De esta forma, la Junta recomienda aplicar ahora los tratamientos de invierno tras la poda, para lo que realiza una serie de advertencias para su aplicación. Así, aconseja realizar un tratamiento con un compuesto de cobre al que se le puede añadir un aceite de invierno para el control de insectos invernantes. Sin embargo, esta medida preventiva no debe realizarse en días lluviosos ni con temperaturas inferiores a 5 grados centígrados, puesto que perdería su eficacia. Recomienda como compuestos de cobre aquellos que como materia activa contengan hidróxido cúprico, oxicloruro cuprocálcico, oxicloruro de cobre o éste último con sulfato cuprocálcico, así como óxido cuproso, sulfato cuprocálcico, sulfato de cobre o sulfato tribásico de cobre.
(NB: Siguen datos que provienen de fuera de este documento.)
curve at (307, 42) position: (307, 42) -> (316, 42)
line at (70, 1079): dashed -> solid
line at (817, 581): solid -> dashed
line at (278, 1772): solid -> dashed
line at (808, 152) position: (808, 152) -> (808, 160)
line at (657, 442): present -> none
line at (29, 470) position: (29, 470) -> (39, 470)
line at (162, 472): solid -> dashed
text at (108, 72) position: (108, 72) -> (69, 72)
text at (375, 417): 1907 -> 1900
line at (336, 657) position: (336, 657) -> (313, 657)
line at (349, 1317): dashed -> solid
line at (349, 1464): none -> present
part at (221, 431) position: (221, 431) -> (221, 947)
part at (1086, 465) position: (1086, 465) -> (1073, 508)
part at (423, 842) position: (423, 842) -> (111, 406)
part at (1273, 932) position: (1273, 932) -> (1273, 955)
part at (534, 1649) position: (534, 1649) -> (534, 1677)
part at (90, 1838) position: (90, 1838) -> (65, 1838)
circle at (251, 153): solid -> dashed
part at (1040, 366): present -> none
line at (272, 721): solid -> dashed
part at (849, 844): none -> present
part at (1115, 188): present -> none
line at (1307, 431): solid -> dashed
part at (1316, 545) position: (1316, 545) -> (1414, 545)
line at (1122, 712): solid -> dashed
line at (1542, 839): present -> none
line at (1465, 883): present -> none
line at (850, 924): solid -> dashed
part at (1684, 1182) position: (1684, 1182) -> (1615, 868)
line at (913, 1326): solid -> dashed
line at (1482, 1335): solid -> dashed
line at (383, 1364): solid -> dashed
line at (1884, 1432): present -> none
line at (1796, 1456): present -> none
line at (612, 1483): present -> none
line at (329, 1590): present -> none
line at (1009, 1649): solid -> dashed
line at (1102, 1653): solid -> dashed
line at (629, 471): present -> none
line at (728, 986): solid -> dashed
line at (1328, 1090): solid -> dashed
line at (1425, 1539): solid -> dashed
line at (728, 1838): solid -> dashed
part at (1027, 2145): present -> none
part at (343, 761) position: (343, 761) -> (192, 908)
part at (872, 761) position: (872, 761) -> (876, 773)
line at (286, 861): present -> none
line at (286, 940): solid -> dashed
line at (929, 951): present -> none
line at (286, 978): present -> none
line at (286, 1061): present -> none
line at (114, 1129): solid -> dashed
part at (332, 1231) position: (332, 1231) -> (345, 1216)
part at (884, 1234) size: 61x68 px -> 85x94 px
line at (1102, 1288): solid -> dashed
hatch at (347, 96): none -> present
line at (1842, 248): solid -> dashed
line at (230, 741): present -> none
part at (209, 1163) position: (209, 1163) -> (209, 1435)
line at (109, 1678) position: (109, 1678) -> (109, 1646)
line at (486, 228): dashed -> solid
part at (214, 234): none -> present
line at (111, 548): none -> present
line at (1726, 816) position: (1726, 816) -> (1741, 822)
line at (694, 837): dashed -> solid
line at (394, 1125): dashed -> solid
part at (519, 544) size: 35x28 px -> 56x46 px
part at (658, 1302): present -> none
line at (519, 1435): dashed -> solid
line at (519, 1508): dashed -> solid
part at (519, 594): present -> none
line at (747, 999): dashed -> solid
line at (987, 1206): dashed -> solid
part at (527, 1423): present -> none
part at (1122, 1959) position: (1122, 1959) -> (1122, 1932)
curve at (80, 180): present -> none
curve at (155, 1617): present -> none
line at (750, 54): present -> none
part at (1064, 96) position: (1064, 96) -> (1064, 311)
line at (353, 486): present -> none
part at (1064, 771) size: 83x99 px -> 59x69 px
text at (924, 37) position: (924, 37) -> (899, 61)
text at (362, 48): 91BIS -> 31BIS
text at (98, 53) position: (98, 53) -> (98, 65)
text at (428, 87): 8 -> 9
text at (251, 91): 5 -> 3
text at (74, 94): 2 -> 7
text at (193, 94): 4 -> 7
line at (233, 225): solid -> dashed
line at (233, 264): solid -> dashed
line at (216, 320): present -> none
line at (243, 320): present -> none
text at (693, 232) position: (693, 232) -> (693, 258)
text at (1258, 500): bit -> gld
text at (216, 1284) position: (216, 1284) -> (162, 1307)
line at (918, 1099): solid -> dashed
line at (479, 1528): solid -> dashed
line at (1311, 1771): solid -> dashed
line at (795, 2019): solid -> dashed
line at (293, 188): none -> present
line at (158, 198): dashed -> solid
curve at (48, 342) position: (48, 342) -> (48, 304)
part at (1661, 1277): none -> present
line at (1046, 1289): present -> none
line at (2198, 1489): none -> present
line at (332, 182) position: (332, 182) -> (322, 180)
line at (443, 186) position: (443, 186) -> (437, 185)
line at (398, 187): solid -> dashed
Además, la Junta advierte de la necesidad de desinfectar con lejía rebajada el 50% y dejar secar al aire los útiles de poda al cambiar de parcela. Asimismo, deberán desinfectarse los útiles de las cuadrillas de poda. El material retirado de estas podas deberá quemarse. En caso de nuevas plantaciones, el Servicio de Agricultura recomienda elegir las variedades poco sensibles o tolerantes, además del uso de plantas con pasaporte fitosanitario.
Los frutales más sensibles al fuego bacteriano son el peral, el manzano, el membrillo y el níspero, además de otras variedades forestales, como el serbal de cazadores (Sorbus) o el espino albar o majuelo (crataegus). Especialmente peligrosas son, según advierten los servicios técnicos de los consejos reguladores de la DO Manzana del Bierzo y la IGP Pera Conferencia, las plantas ornamentales como el palo de fuego (Pyracantha). La Junta hace una relación de variedades de peral y manzano con diversos grados de sensibilidad al fuego bacteriano y remite a la Estación de Avisos de Carracedelo para más información.